鄭金沐:近平同志對我個人非常關心。后來每次來廈門,他都會問我戰略辦的情況。比起“計委”,近平同志更喜歡叫“戰略辦”。他說戰略辦更親切一點,因為這是他親自抓的。近平同志開始是分管農業、體改委、戰略辦、司法,有時他還兼抓稅收、財務等大檢查工作。任市政府常務副市長后,才全面抓計委、財政、稅務、金融、物價、人事、編委等工作。

採訪組:習近平同志離開廈門后,你們還有交往嗎?

鄭金沐:近平同志離開廈門時,我去為他送行,還有兩個人也去送了,就是陳慧瑛夫婦。近平同志走之前問我,寧德怎麼樣,我說我還沒去過寧德,但我聽說寧德發展很吃力。第一個是交通不方便﹔第二個是沒有電,有人說“福建福建,不是缺水就是缺電”,寧德更是如此﹔第三個是沒有資源,還不如龍岩,龍岩雖然是山區,但是山裡有礦,山上有木頭,寧德山裡頭都是泥巴。

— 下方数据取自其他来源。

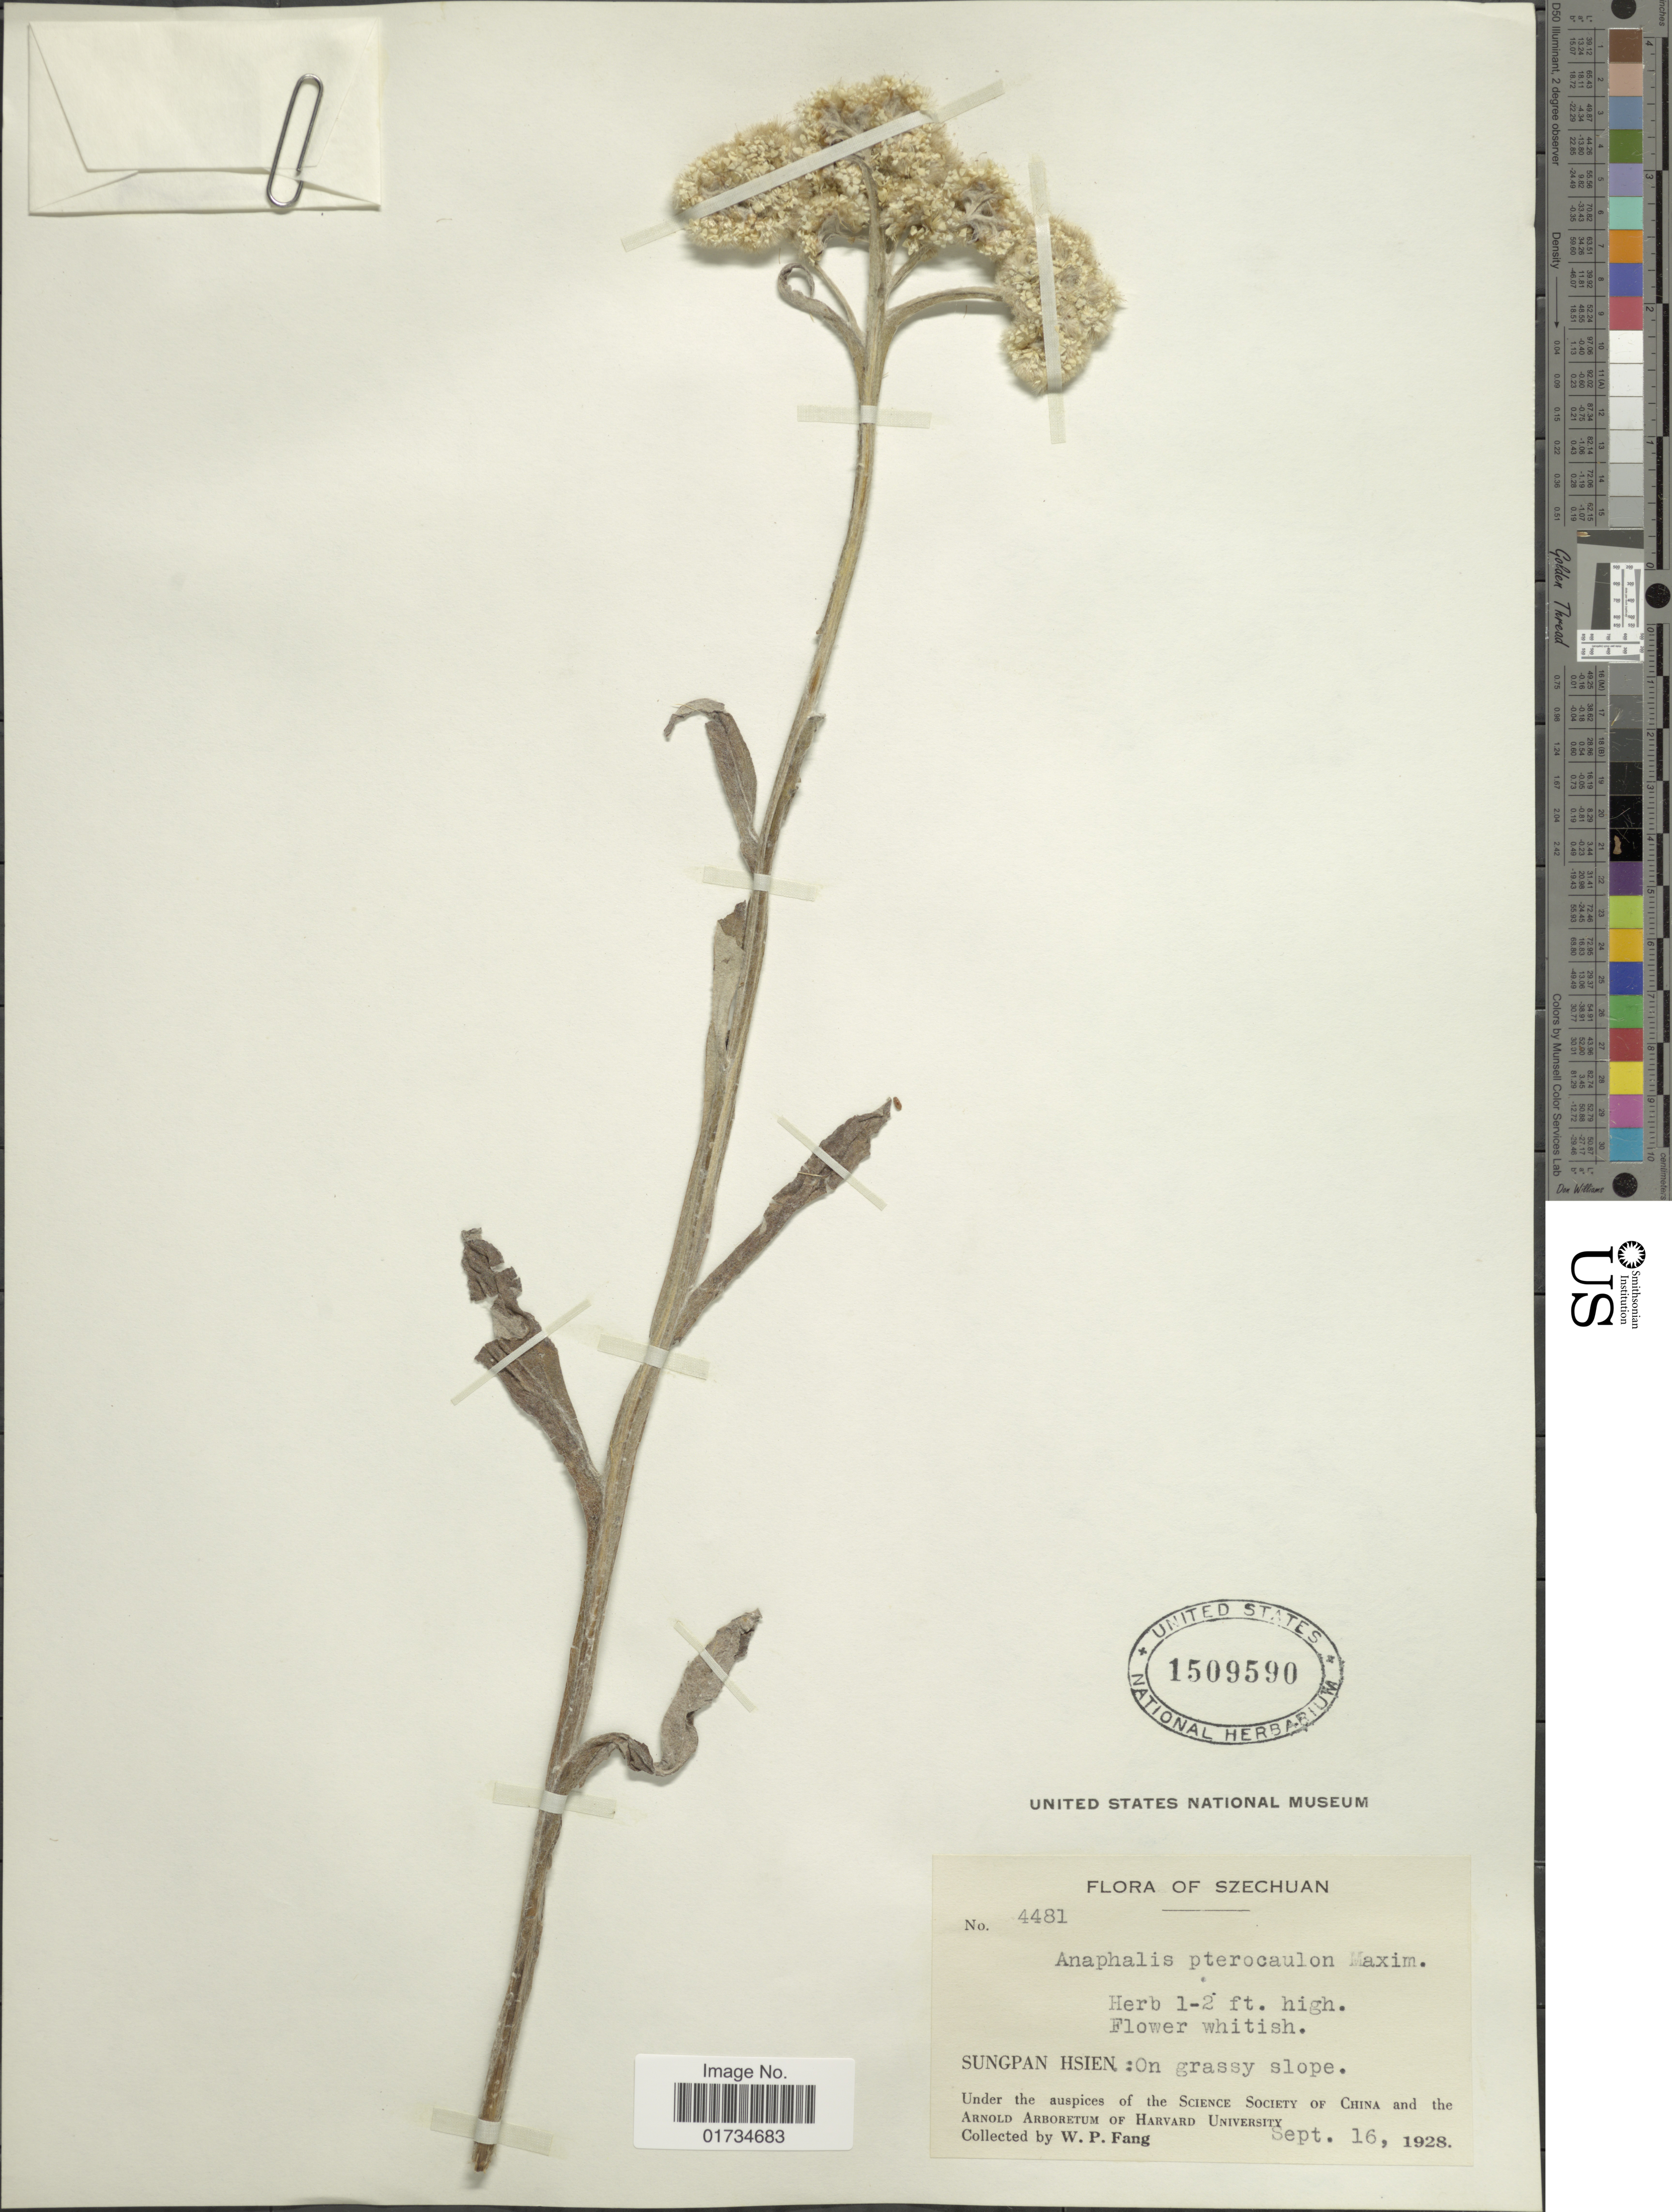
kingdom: Plantae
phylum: Tracheophyta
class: Magnoliopsida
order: Asterales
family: Asteraceae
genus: Anaphalis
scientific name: Anaphalis pterocaulon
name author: Maxim.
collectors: W. P. Fang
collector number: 44814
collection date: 1928-09-16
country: China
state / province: Sichuan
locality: Szechuan. Sungpang Hsien: On grassy slope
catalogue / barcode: US 1509590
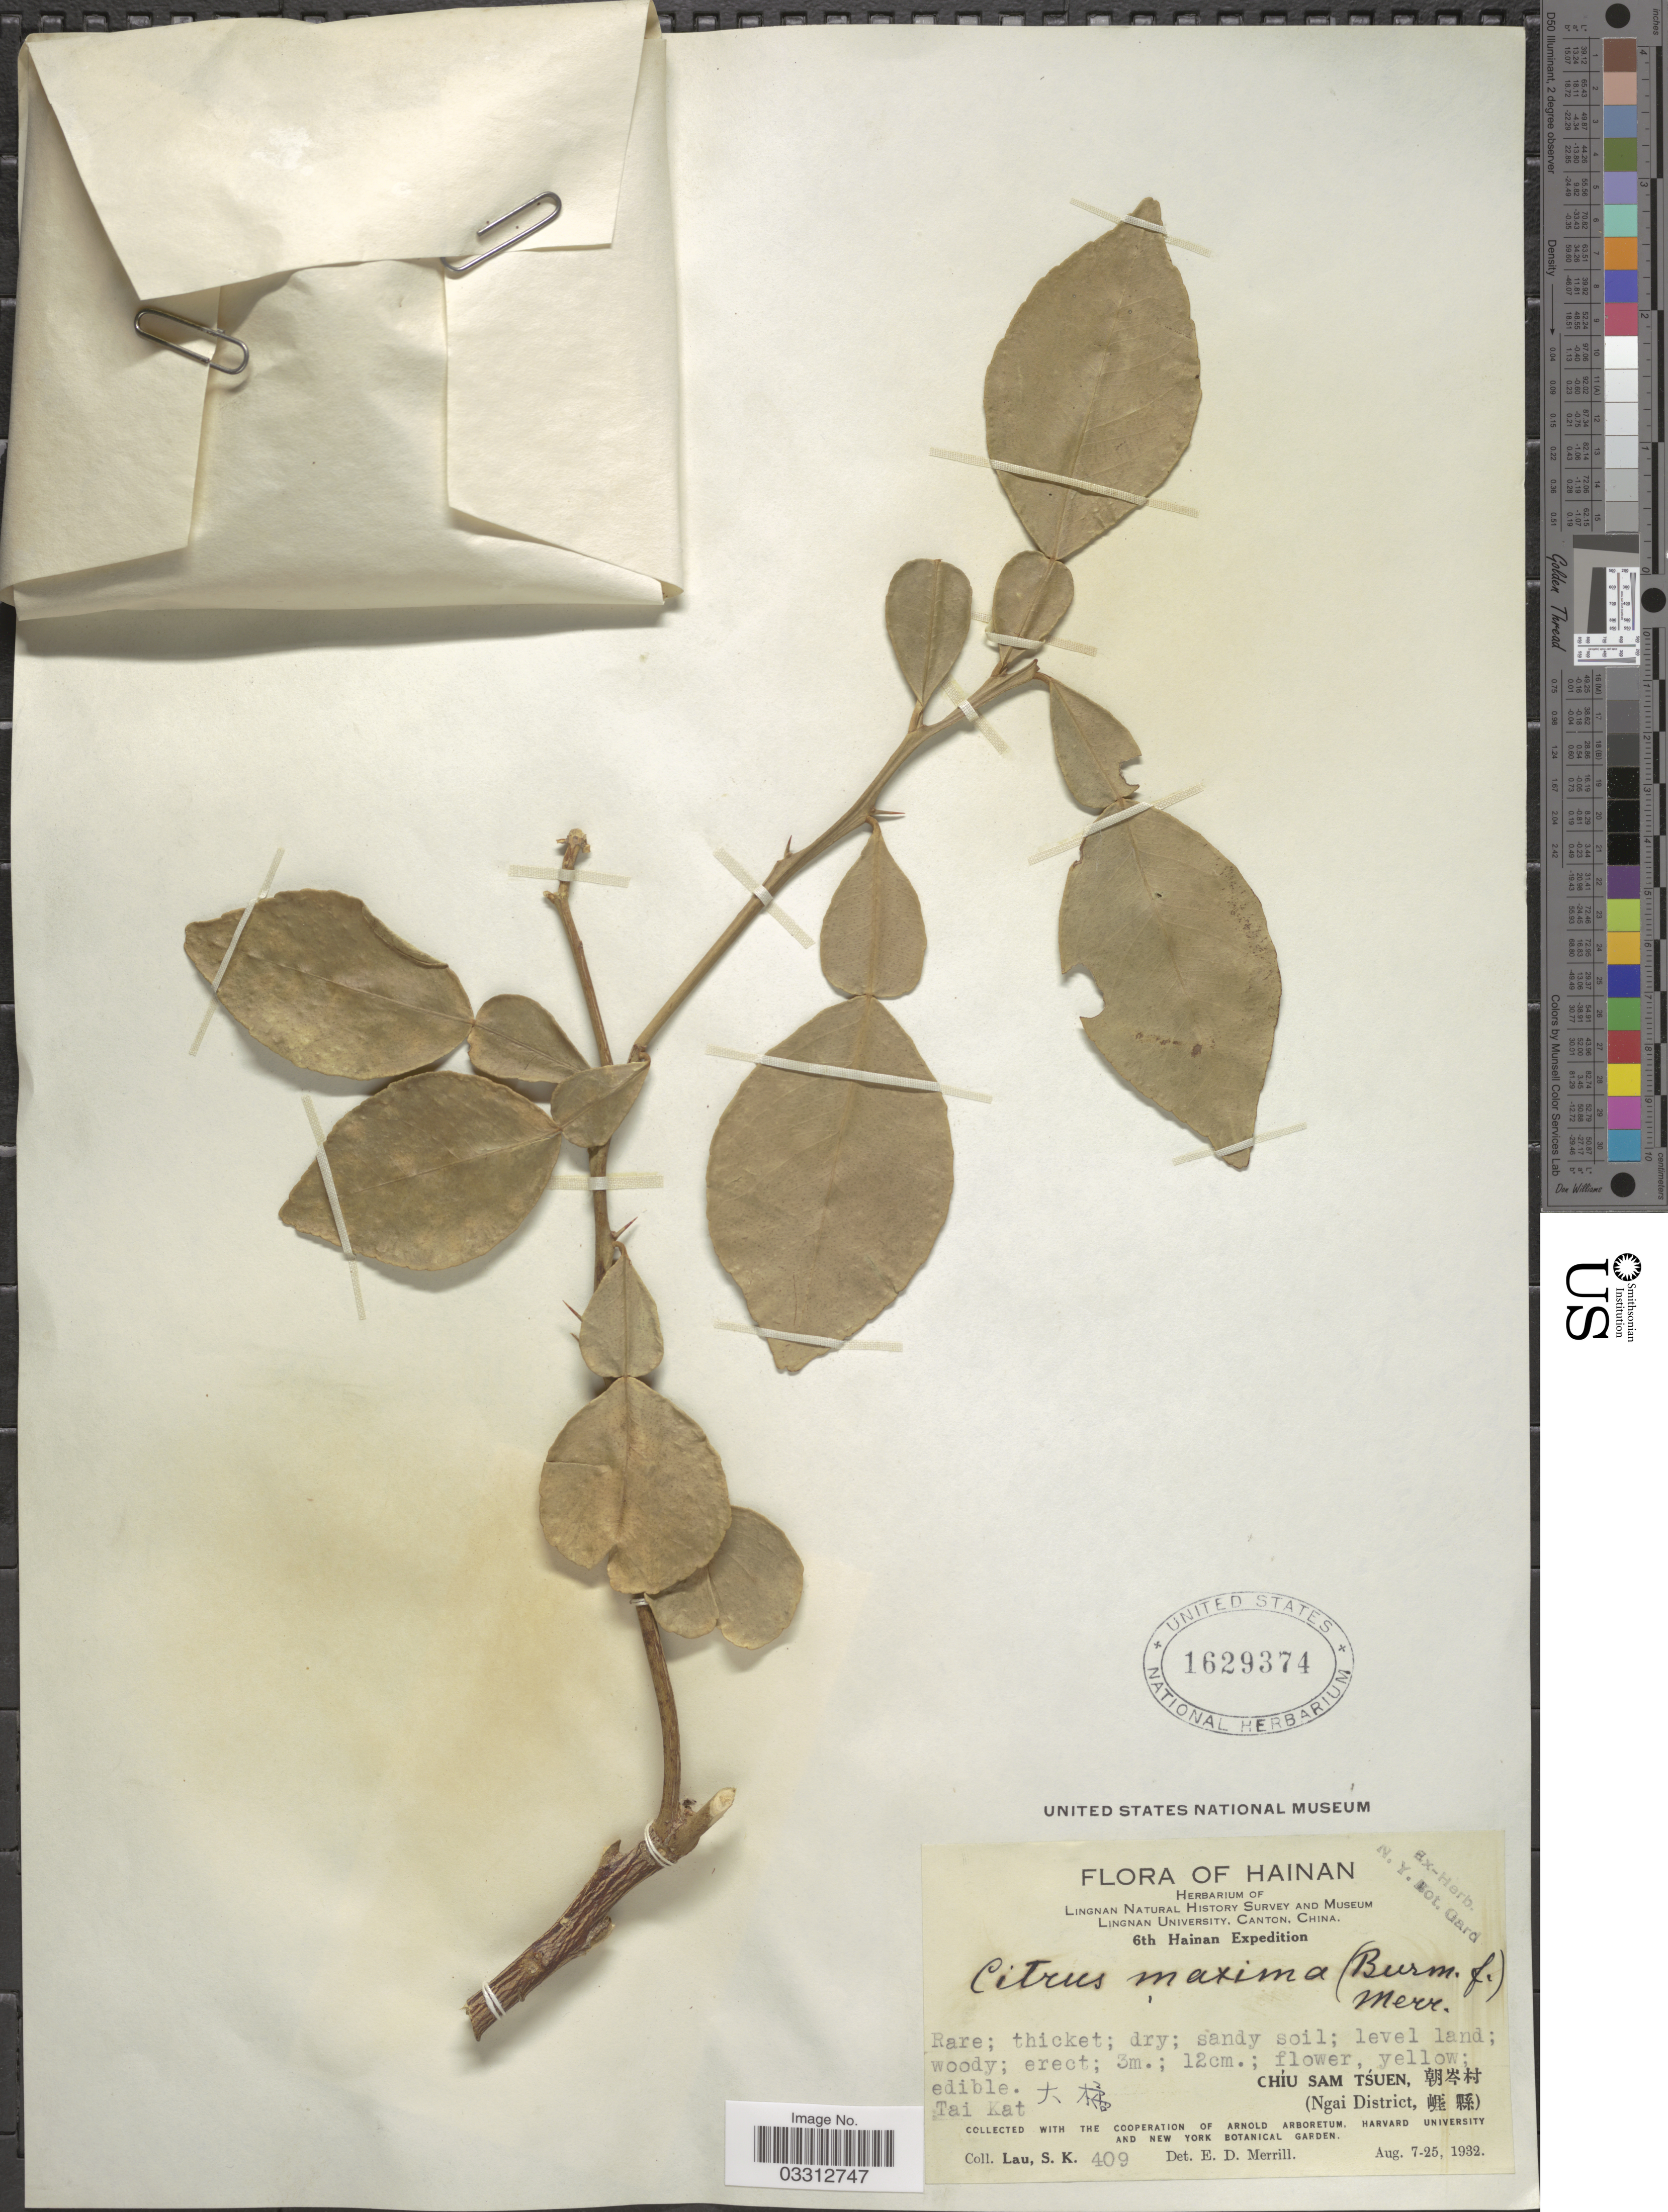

到寧德后,他根據那邊的情況,抓扶貧,做出了很多成績,得到干部群眾認可。他很求真務實,能干什麼就干什麼,而不是生搬硬套。后來他到福州當市委書記,聽聞我到省裡開經濟工作會,還特地約我見面,聽我對福州的看法和對福州發展的意見。

在我心目中,近平同志永遠都是那個年輕富有創見、充滿活力和干勁、願意為黨的事業不斷奮斗的好領導。